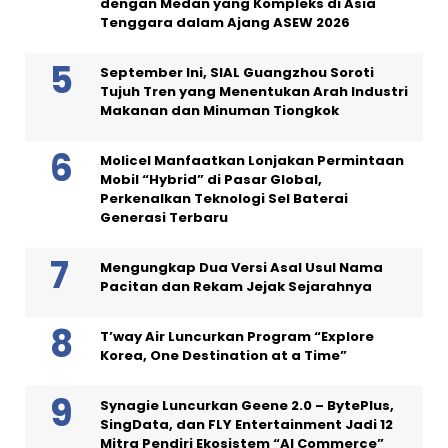
dengan Medan yang Kompleks di Asia
Tenggara dalam Ajang ASEW 2026
September Ini, SIAL Guangzhou Soroti
Tujuh Tren yang Menentukan Arah Industri
Makanan dan Minuman Tiongkok
Molicel Manfaatkan Lonjakan Permintaan
Mobil “Hybrid” di Pasar Global,
Perkenalkan Teknologi Sel Baterai
Generasi Terbaru
Mengungkap Dua Versi Asal Usul Nama
Pacitan dan Rekam Jejak Sejarahnya
T’way Air Luncurkan Program “Explore
Korea, One Destination at a Time”
Synagie Luncurkan Geene 2.0 – BytePlus,
SingData, dan FLY Entertainment Jadi 12
Mitra Pendiri Ekosistem “AI Commerce”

:: Problem ::
Can you copy out the text from the records above word for word, leaving out the pictures?

:: Task answer ::
dengan Medan yang Kompleks di Asia
Tenggara dalam Ajang ASEW 2026
September Ini, SIAL Guangzhou Soroti
Tujuh Tren yang Menentukan Arah Industri
Makanan dan Minuman Tiongkok
Molicel Manfaatkan Lonjakan Permintaan
Mobil “Hybrid” di Pasar Global,
Perkenalkan Teknologi Sel Baterai
Generasi Terbaru
Mengungkap Dua Versi Asal Usul Nama
Pacitan dan Rekam Jejak Sejarahnya
T’way Air Luncurkan Program “Explore
Korea, One Destination at a Time”
Synagie Luncurkan Geene 2.0 – BytePlus,
SingData, dan FLY Entertainment Jadi 12
Mitra Pendiri Ekosistem “AI Commerce”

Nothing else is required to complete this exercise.